Saturday, February 13, 2010

Shatzkin on eBook pricing

Shatzkin commenting on Cader commenting on The New York Times. (phew!) A recent piece in The Times picked talked about eBook pricing. Michael Cader analyzed some of the comments in a piece for Publisher's Lunch (most content behind a pay wall). Shatzkin expands upon it, and does a great job.

Cader: $9.99 never was the top e-book price; people pay more than that every day.

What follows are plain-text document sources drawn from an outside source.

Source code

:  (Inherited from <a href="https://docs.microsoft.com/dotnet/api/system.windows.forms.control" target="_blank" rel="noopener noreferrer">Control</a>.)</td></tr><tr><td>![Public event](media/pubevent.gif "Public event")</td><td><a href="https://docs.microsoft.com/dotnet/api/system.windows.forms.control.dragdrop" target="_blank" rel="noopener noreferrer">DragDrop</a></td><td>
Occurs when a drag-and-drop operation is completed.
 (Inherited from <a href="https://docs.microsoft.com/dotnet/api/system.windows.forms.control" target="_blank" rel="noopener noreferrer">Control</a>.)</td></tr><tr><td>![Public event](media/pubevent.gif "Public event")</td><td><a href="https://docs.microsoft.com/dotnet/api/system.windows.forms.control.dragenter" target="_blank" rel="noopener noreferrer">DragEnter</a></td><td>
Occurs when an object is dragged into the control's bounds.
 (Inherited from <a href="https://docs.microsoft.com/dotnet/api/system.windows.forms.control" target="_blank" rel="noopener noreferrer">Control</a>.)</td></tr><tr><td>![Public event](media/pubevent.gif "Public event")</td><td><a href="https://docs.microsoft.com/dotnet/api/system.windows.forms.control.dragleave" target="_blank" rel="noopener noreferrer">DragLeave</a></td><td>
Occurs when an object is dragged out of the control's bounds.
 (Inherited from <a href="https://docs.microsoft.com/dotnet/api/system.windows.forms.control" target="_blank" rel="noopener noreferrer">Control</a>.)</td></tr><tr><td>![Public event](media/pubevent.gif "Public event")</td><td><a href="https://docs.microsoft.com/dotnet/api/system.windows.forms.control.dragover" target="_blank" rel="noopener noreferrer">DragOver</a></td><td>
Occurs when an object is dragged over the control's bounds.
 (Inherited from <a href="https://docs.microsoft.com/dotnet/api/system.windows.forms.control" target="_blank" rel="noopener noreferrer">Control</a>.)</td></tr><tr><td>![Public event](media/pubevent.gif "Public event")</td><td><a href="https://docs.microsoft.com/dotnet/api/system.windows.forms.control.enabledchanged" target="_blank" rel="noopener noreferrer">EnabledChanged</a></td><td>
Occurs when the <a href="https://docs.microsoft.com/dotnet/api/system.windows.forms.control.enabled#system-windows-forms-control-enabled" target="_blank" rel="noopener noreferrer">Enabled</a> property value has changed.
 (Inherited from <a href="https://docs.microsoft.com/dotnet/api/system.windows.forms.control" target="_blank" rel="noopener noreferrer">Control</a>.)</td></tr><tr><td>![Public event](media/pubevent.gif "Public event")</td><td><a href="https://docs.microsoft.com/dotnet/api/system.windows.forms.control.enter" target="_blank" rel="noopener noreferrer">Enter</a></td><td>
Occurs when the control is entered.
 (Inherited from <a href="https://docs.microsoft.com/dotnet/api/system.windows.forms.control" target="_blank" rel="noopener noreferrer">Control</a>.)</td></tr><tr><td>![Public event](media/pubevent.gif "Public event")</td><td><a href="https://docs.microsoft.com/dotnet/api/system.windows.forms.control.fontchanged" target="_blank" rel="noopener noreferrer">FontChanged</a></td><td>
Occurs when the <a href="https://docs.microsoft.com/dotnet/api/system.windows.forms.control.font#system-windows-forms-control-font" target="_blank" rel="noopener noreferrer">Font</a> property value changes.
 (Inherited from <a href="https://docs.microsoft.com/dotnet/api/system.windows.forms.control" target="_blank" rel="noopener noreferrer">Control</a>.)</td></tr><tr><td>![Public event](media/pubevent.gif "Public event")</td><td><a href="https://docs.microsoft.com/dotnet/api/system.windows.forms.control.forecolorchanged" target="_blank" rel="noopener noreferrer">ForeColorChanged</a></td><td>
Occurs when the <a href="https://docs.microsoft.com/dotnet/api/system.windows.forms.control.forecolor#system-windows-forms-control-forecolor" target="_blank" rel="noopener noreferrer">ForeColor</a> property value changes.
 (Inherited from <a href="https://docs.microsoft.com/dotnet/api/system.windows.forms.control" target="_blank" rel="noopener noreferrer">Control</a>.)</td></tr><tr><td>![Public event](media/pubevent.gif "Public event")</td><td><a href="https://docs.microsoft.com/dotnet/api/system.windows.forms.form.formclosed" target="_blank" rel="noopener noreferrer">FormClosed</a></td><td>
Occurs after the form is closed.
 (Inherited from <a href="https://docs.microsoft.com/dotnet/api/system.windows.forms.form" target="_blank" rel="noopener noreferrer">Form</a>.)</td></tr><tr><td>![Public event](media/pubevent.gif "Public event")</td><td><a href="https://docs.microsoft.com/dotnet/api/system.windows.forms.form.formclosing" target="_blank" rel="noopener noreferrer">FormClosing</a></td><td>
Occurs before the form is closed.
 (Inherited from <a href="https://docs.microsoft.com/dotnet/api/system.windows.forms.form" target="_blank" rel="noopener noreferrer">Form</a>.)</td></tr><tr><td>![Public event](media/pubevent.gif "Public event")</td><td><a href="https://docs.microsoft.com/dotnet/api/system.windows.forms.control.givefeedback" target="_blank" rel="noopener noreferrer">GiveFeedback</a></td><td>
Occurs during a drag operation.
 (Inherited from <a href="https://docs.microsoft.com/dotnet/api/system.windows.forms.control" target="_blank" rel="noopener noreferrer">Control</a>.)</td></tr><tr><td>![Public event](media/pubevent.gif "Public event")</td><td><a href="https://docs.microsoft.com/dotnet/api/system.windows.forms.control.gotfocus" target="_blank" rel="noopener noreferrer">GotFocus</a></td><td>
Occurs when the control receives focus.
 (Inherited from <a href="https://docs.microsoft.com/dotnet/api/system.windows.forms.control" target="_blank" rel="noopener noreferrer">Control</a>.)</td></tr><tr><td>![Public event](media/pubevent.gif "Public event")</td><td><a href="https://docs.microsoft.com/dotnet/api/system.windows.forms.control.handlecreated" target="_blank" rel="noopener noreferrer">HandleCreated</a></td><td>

I have been told directly by a responsible person at Amazon that 4% of the titles they sell are deep-discounted to $9.99 and those represent 25% of the total sales. Of the other 75% of the sales, many (most) are less than $9.99 without necessarily deep-discounting, according to Cader, 30% are more. I have personally bought many Kindle books for more than $9.99 and some for more than $14.99.


Cader: The implicit, false promise of cheap e-books was made by the people who profit, at very nice margins, from selling the devices, not from publishers.

Shatzkin pretty much agrees. He does note that Kobo and B&N before the nook didn't find this true - but were merely trying to match prices with Amazon, who established the $9.99 point without regard to book sales being profitable. He then goes on to state:

The two companies most likely to save publishers from an Amazon stranglehold on their future general readership, Apple and Google, would also place “margin from ebook sales” very low on their list of objectives for participation in the ebook supply chain.


He's exactly right, although I would believe Google taking a loss to establish a presence - I don't see this as being so with Apple. They may not look to make a lot of money, but they won't want to lose money either. It's long been known that the goal of the iTunes Music Store was to be "about break even" to foster iPod sales.

Cader: Brand-new ebooks sold at $9.99 are generally sold at a loss by the retailer.

Shatzkin notes that Publishers are taking steps to fix this, and asks whose side we, the consumer, are on? That's a fascinating question, since the answer seems to vary amongst consumers.

Shatzkin has some fascinating insight, and apparently so did Cader whose writing Shatzkin liberally quotes. A highly recommended read.